There might be up to 10 alleged victims, Australian news website News.com.au reports, adding that they were minors at the time of the alleged assaults and are now aged from their late 20s to their early 50s. The allegations are believed to stretch from the time that Pell was a priest in the Australian town of Ballarat to when he was Archbishop of Melbourne. It is alleged that the cardinal groomed boys at a swimming pool in Ballarat in the 1970s and committed sexual assaults at St Patrick’s Cathedral in Melbourne, according to The Australian.

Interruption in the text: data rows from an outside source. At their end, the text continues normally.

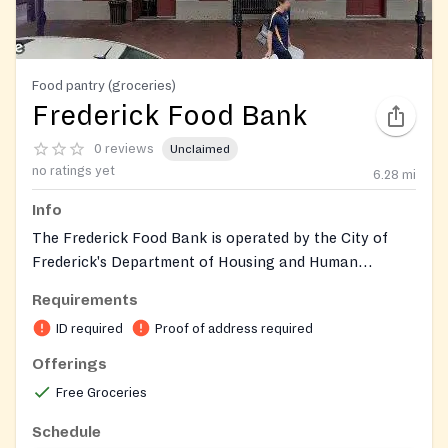
Food pantry (groceries)
Frederick Food Bank
0 reviews
Unclaimed
no ratings yet
6.28
mi
Info
The Frederick Food Bank is operated by the City of
Frederick's Department of Housing and Human
Services. It provides a three- to five-day supply of
Requirements
nutritious groceries to individuals and families facing
ID required
Proof of address required
economic hardship, serving between 600 and 800
households each month. The program serves very low-
Offerings
income to moderate-income residents and operates as
Free Groceries
a nondiscriminatory program following USDA
guidelines. Two locations serve the community: the
Schedule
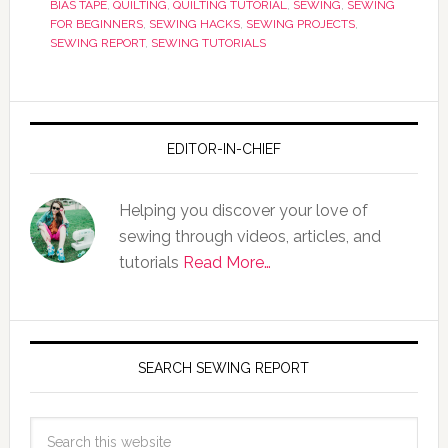
BIAS TAPE
,
QUILTING
,
QUILTING TUTORIAL
,
SEWING
,
SEWING
FOR BEGINNERS
,
SEWING HACKS
,
SEWING PROJECTS
,
SEWING REPORT
,
SEWING TUTORIALS
EDITOR-IN-CHIEF
Helping you discover your love of
sewing through videos, articles, and
tutorials
Read More…
SEARCH SEWING REPORT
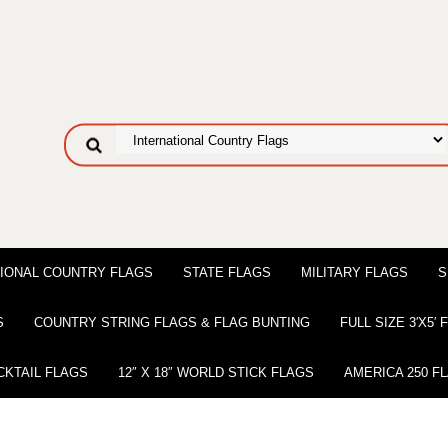
IONAL COUNTRY FLAGS
STATE FLAGS
MILITARY FLAGS
S
S
COUNTRY STRING FLAGS & FLAG BUNTING
FULL SIZE 3′X5′
CKTAIL FLAGS
12″ X 18″ WORLD STICK FLAGS
AMERICA 250 F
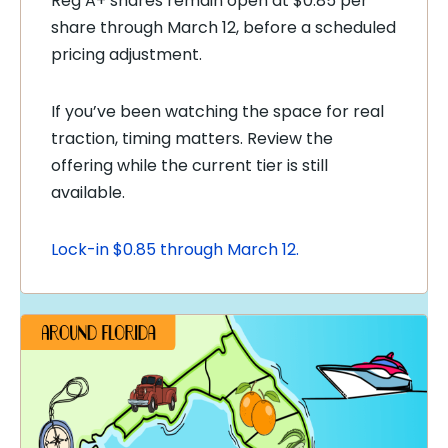
Reg A+ shares remain open at $0.85 per
share through March 12, before a scheduled
pricing adjustment.
If you’ve been watching the space for real
traction, timing matters. Review the
offering while the current tier is still
available.
Lock-in $0.85 through March 12.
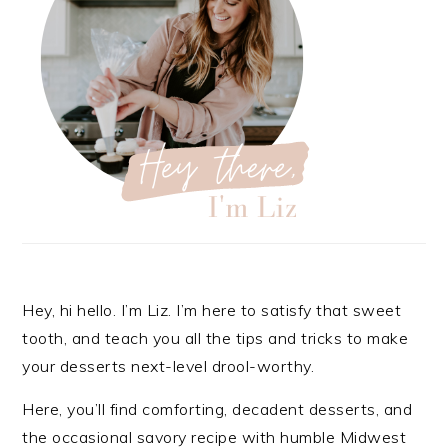
Hey, hi hello. I’m Liz. I’m here to satisfy that sweet
tooth, and teach you all the tips and tricks to make
your desserts next-level drool-worthy.
Here, you’ll find comforting, decadent desserts, and
the occasional savory recipe with
humble Midwest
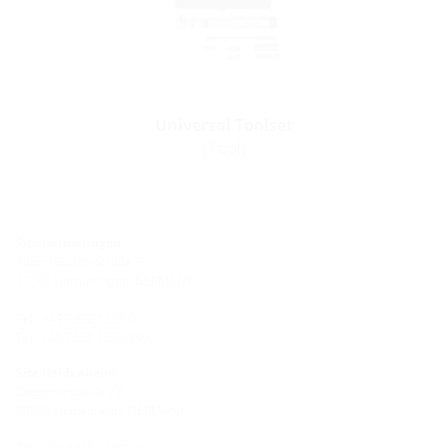
Universal Toolset
(Tool)
Site Hermaringen
Robert-Bosch-Straße 9
89568 Hermaringen, GERMANY
Tel.: +49 7322 1333-0
Fax: +49 7322 1333-999
Site Heidenheim
Zoeppritzstraße 73
89522 Heidenheim, GERMANY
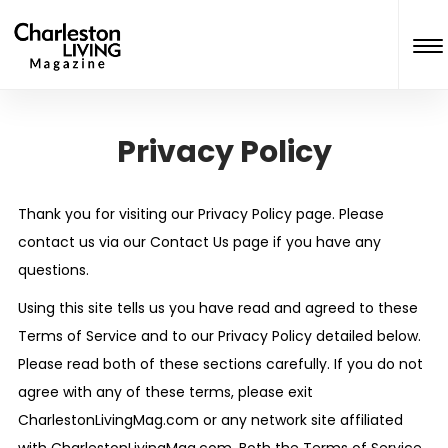
Privacy Policy
Thank you for visiting our Privacy Policy page. Please
contact us via our Contact Us page if you have any
questions.
Using this site tells us you have read and agreed to these
Terms of Service and to our Privacy Policy detailed below.
Please read both of these sections carefully. If you do not
agree with any of these terms, please exit
CharlestonLivingMag.com or any network site affiliated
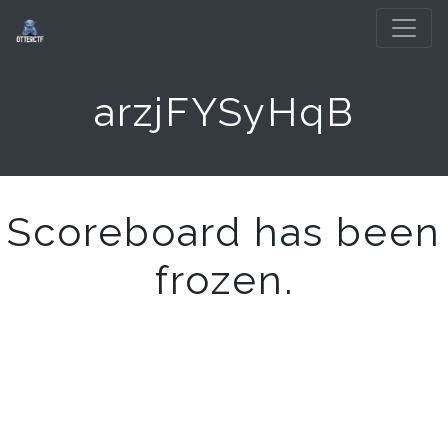
arzjFYSyHqB
Scoreboard has been
frozen.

Since 2014, Pell has lived in the Vatican, with which Australia has no extradition treaty, meaning the cardinal could potentially avoid prosecution if he chose not to return to his home country. However, the Australian Catholic Church said in a statement Thursday that the cardinal "will return to Australia, as soon as possible, to clear his name."
"He said he is looking forward to his day in court and will defend the charges vigorously," the statement added.
Over the past 18 months Cardinal Pell has publicly denied sex abuse allegations that were leaked to the Australian media. In July, ABC, the Australian state broadcaster, interviewed two complainants, Lyndon Monument and Damian Dignan, about alleged inappropriate touching at a Ballarat swimming pool in the 1970s. They both allege the cardinal touched their genitals while playing a game in the pool where he would throw them and the other boys up in the air. Cardinal Pell has repeatedly denied these allegations.
When news of the police probe initially emerged last year, Cardinal Pell wrote to Robin Scott, Victoria’s acting minister of police. He formally requested an inquiry into the “maliciously timed leaking of details of a police investigation into purported allegations” against him.
In a statement issued by the Catholic Archdiocese of Sydney, Cardinal Pell said he “strenuously denied” all the allegations.“Cardinal Pell will return to Australia, as soon as possible, to clear his name following advice and approval by his doctors who will also advise on his travel arrangements,” said the statement.